━━ Text provided ━━

Simnikiwe Hlatshaneni
Premium Journalist
2 minute read
5 Feb 2018
7:39 am

Keep your water, Jozi, says government

Simnikiwe Hlatshaneni

The manual bottling of municipal water may pose a danger to the health of the people the water is destined for.

Despite discouragement from the department of water and sanitation, people in Joburg continue to collect thousands of litres of water to be transported to Cape Town, which has been the worst hit by water shortage in the Western Cape.

Water Shortages SA has collected more than 500 000 litres of water from Joburg, which will this week be loaded into trucks and sent to help alleviate water shortages in under-resourced parts of the Cape metro.

Nationwide panic over the city’s countdown to Day Zero, now April 12, earmarked as the day its taps would run dry, has led to water collection drives around the country. But the department’s national spokesperson, Sputnik Ratau, has said the Cape Town water crisis should be looked at in the context of the drought the rest of the country was still recovering from.

“We can’t act like everybody else is covered and the only place suffering is the Western Cape,” he said. “Even though some areas are recovering, such as the Vaal Dam system, that doesn’t mean the drought is over.”

Imtiaz Sooliman of the NGO at the forefront of a nationwide water collection drive, Gift of the Givers, said the national department’s warnings were disingenuous. He said a national effort was necessary if Day Zero was to be avoided.

Ratau raised concerns around the manual bottling of municipal water, or water from other sources, which, he said, posed not only a danger to Gauteng’s water levels, but to the health of the people the water was destined for.

“In terms of water that is not readily bottled by companies, how will we know what state that water will be in by the time it reaches Cape Town, and how is it ferried there? Have those trucks and containers been tested? Are they in good health? Who has tested this?

“I ask this because we don’t want a situation where water-borne diseases are now transported to the Western Cape because unsafe containers and mechanisms have been used.”

Gift of The Givers was, however, strict on using only professionally bottled and sealed water, it said, all of which would be sent first to its warehouses for testing and further treatment and filtration before it was transported.

Sooliman also warned against donors using their own containers to collect municipal water.

━━━
━━ Extracted data ━━

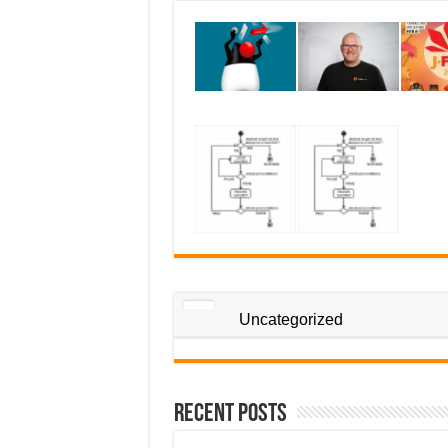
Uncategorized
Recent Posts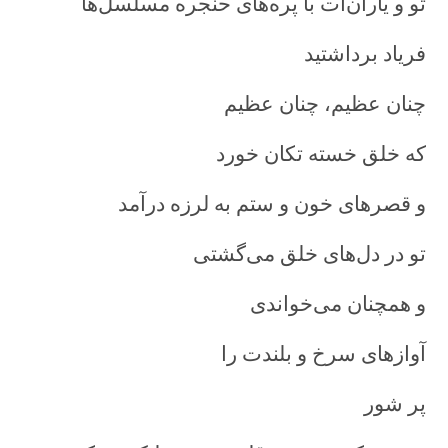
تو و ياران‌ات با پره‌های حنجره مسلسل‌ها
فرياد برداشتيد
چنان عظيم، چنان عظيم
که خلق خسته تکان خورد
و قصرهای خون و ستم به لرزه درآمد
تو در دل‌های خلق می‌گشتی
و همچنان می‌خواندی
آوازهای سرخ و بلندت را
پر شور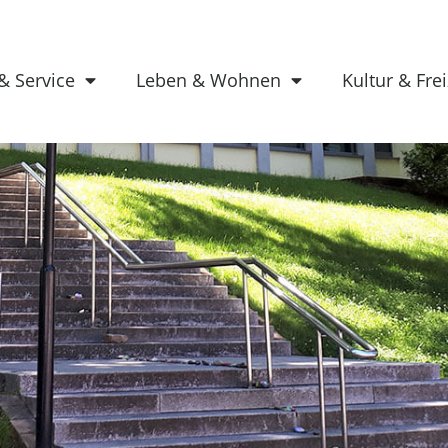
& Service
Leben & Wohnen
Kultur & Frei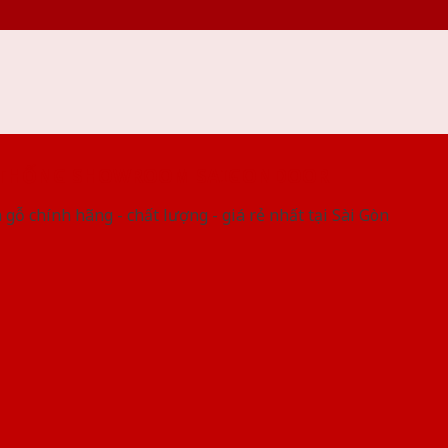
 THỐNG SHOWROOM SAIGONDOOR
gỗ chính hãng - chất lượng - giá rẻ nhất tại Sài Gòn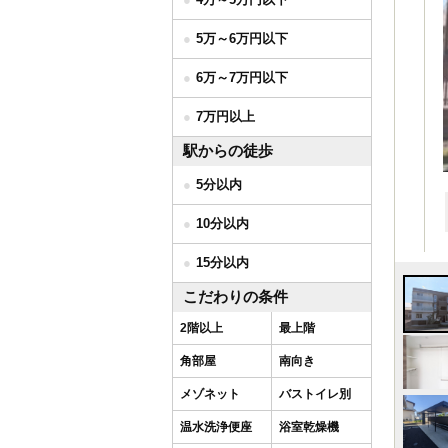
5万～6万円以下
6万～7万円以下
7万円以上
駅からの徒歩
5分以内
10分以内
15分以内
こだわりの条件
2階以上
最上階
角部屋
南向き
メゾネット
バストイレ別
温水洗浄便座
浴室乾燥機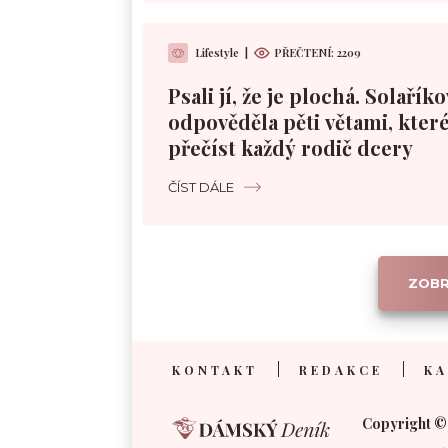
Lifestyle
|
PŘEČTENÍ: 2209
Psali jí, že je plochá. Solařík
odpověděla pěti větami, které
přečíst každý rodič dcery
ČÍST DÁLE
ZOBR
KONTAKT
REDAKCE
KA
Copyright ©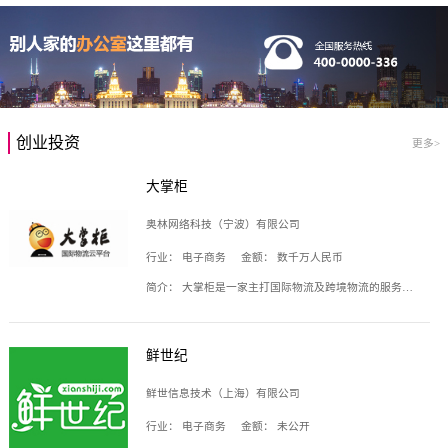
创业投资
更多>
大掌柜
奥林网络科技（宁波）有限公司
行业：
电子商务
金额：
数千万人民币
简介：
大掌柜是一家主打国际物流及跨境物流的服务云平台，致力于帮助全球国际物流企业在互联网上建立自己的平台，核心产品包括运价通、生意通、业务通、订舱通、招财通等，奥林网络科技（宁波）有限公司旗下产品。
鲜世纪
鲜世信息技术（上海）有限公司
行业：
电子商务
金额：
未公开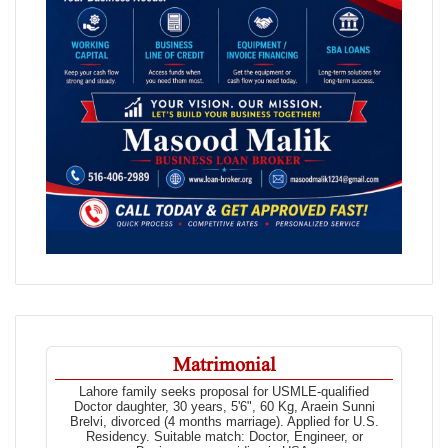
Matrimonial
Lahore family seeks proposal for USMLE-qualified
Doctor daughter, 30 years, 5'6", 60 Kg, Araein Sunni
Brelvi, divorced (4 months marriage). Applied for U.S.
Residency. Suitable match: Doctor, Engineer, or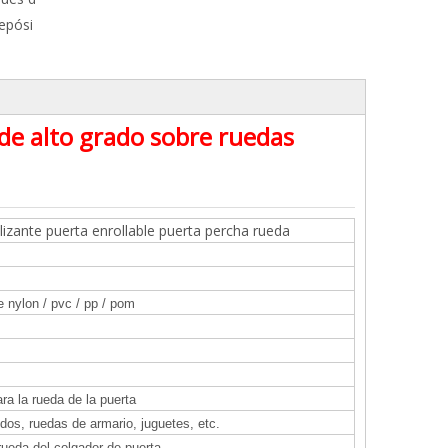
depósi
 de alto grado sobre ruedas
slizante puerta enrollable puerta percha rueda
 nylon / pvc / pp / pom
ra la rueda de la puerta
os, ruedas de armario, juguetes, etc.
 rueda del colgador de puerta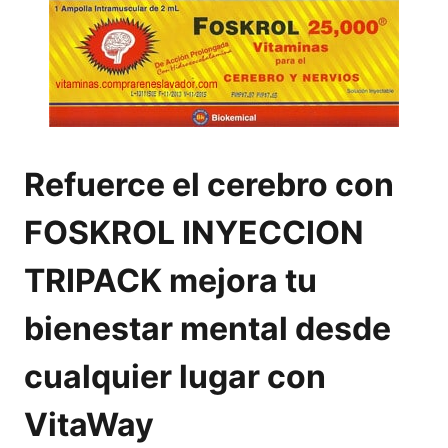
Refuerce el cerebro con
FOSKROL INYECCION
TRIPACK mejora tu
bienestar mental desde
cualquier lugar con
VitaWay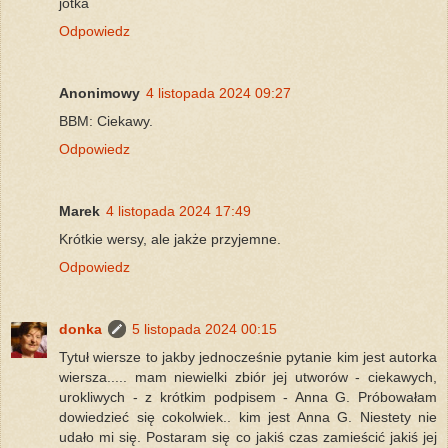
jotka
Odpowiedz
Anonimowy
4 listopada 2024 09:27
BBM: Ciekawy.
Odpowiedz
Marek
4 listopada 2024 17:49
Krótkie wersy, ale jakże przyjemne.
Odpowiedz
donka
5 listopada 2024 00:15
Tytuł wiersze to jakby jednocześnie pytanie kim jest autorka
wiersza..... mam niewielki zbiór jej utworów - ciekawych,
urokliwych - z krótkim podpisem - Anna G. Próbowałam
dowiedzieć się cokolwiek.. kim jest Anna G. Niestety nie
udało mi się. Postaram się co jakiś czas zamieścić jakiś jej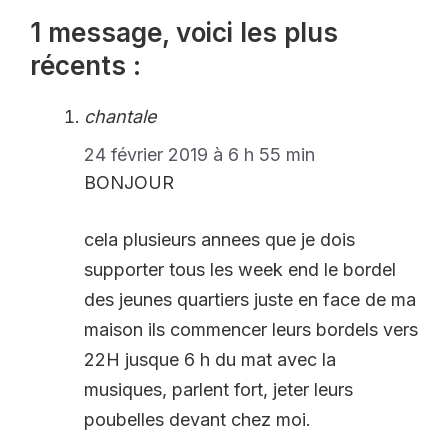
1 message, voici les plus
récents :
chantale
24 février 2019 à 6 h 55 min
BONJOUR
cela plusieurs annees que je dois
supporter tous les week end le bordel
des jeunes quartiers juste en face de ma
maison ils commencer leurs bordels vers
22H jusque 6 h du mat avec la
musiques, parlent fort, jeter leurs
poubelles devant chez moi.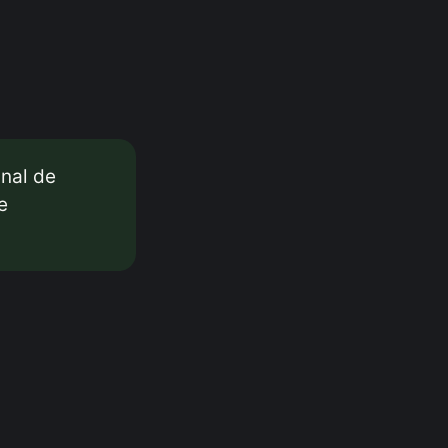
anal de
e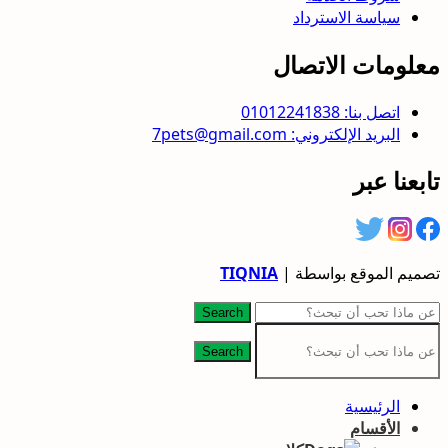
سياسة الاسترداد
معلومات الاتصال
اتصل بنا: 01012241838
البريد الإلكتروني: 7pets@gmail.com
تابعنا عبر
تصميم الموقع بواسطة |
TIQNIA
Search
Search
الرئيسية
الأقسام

━━━

▶ **Complete the following**
- 1) In the water-collection article, reproduce the passage between "Water Shortages SA" and "still recovering from.", inclusive.
- 2) In the water-collection article, what date is given for Day Zero in Cape Town?
The items come from a separate source unrelated to the article.

▶ **Written answers**
- 1)
Water Shortages SA has collected more than 500 000 litres of water from Joburg, which will this week be loaded into trucks and sent to help alleviate water shortages in under-resourced parts of the Cape metro.

Nationwide panic over the city’s countdown to Day Zero, now April 12, earmarked as the day its taps would run dry, has led to water collection drives around the country. But the department’s national spokesperson, Sputnik Ratau, has said the Cape Town water crisis should be looked at in the context of the drought the rest of the country was still recovering from.

- 2) April 12